== Information supplied ==
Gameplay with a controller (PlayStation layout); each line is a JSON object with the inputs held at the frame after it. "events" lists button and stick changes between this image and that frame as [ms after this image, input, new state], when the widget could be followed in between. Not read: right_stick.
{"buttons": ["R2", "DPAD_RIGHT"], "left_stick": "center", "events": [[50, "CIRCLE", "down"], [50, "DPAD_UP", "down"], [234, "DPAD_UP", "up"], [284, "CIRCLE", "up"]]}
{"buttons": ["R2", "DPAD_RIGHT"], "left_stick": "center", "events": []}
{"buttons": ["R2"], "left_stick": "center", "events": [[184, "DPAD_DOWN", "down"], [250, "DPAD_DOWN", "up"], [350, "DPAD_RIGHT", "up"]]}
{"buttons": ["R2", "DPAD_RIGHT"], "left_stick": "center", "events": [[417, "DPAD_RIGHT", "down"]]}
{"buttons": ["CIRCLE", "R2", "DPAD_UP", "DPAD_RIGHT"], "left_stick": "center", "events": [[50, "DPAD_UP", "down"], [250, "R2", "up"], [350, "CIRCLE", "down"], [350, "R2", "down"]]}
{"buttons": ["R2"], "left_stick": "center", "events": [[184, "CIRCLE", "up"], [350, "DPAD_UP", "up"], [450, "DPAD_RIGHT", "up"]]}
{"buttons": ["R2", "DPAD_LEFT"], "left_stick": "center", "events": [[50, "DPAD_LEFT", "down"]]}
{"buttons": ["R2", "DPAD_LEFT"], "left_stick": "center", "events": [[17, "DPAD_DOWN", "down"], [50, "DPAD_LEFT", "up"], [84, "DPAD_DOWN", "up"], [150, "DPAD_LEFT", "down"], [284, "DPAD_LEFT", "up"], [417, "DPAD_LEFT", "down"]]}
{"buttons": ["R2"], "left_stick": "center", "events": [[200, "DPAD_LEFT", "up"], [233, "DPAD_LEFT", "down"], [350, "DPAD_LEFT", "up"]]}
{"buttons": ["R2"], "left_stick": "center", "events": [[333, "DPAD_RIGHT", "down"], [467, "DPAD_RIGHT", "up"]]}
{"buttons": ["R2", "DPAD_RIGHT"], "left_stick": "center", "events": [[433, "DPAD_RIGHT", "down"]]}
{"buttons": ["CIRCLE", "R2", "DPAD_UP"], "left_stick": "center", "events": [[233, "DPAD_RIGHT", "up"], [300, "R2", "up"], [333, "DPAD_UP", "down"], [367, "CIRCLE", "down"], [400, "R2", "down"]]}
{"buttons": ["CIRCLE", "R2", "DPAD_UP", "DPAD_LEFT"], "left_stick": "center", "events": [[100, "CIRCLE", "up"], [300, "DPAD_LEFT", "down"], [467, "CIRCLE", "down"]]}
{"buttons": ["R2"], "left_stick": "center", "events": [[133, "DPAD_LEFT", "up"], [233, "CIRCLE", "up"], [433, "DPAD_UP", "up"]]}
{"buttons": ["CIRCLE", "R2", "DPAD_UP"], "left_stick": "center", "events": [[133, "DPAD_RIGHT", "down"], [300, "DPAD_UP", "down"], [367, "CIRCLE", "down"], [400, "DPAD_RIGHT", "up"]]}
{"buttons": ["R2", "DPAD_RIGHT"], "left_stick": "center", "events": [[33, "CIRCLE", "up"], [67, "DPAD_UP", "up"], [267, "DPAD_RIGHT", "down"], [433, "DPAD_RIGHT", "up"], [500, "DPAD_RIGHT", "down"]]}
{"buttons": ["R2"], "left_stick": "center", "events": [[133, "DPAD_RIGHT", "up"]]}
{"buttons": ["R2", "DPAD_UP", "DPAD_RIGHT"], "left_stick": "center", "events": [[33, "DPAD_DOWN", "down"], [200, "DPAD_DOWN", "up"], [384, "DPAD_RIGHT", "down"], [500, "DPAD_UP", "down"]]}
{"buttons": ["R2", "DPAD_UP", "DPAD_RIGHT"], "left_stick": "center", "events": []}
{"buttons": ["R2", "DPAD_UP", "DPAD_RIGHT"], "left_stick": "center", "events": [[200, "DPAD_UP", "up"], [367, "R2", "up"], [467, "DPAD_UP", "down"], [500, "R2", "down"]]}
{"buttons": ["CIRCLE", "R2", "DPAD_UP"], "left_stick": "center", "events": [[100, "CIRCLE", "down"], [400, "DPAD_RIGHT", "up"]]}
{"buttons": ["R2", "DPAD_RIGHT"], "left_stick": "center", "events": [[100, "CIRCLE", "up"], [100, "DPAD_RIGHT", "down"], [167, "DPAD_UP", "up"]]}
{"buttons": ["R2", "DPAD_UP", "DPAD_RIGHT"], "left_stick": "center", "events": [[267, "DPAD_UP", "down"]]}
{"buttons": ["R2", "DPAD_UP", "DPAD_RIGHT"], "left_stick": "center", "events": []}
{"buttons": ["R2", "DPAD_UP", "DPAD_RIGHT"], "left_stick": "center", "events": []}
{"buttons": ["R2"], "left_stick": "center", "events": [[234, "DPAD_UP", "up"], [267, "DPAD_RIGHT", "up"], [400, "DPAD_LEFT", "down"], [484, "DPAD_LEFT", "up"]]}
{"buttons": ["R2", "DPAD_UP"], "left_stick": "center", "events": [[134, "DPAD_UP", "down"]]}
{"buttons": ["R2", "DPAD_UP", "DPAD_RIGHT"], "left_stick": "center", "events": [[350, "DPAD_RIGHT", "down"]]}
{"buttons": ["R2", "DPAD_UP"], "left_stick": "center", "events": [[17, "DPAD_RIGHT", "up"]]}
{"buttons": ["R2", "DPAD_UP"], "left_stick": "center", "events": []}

== What to produce ==
Tally the lines of the material in which the string "CIRCLE" appears. Give the tally and nothing else.

== Reply ==
10